Calculating cost-per-booked-job by channel
Cost-per-booked-job (CPJ) is the metric that matters most. Cost-per-lead sounds attractive when a channel generates a lot of enquiries, but if those leads do not convert to booked jobs, the cost is misleading. A channel that generates 20 leads and books 5 jobs is worse than a channel that generates 10 leads and books 8 jobs.
The formula is simple: divide your total monthly spend on a channel by the number of jobs booked from that channel in the same period.
Here is what this looks like across typical channels for a small plumbing business:
Marketing ROI by channel — example monthly breakdown
| Channel | Spend | Leads | Booked jobs | Cost per job |
|---|---|---|---|---|
| Google Ads | £800 | 12 | 8 | £100 |
| Facebook Ads | £400 | 6 | 3 | £133 |
| Checkatrade | £600 | — | 4 | £150 |
| Leaflets | £300 | — | 2 | £150 |
| Total | £2,100 | — | 17 | £124 avg |
In this example, doubling Google Ads spend and reducing Checkatrade and leaflets would reduce overall cost-per-job and increase total jobs booked.
What good ROI looks like for trade marketing
There is no universal benchmark for trade marketing ROI because average job values vary enormously. A bathroom fitter with an average job value of £4,000 can sustain a cost-per-booked-job of £300–£400. A plumber doing emergency call-outs at £150 per job needs a cost-per-job below £40 to maintain healthy margins.
The target is typically to keep your cost-per-booked-job below 5–10% of your average job value. If your average job is worth £500, a CPJ below £50 is excellent, £50–£100 is acceptable, and above £100 is a warning sign.
The other dimension is customer lifetime value. A customer who books an annual boiler service, calls you for every plumbing issue and refers you to neighbours is worth far more than their first job value. If you track where your best long-term customers came from, you may find that the channel with the highest CPJ produces the most loyal customers — which changes the ROI calculation significantly.
Using Trade2Base for attribution
Trade2Base makes campaign attribution part of the job creation workflow rather than a separate reporting task. When you create a job, you select the campaign source from a dropdown (Google Ads, Google Maps, referral, Checkatrade, leaflet, repeat customer, and any others you define).

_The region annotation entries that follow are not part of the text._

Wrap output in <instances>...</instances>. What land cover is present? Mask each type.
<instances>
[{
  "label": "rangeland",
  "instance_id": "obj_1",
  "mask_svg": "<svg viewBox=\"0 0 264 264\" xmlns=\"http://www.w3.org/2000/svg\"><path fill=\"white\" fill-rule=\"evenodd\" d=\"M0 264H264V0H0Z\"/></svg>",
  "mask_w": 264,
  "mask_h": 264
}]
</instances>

This takes five seconds per job.
At the end of the month, you add your spend for each channel in the campaigns section. Trade2Base combines the job source data with the spend data and generates a cost-per-booked-job report automatically. No spreadsheets, no manual calculation, no guesswork.
Over three to six months, this data becomes your single most valuable business tool. It tells you, with actual numbers, where to put next month's marketing budget. Most Trade2Base customers who use attribution consistently find at least one channel they can reduce or cut entirely — and redirect that spend into channels that generate jobs at materially lower cost.
The business intelligence you are flying blind without is available within a quarter of consistent recording. Start now, and by the end of the year you will have a clear, evidence-based view of where your marketing budget should go — not where it has always gone by default.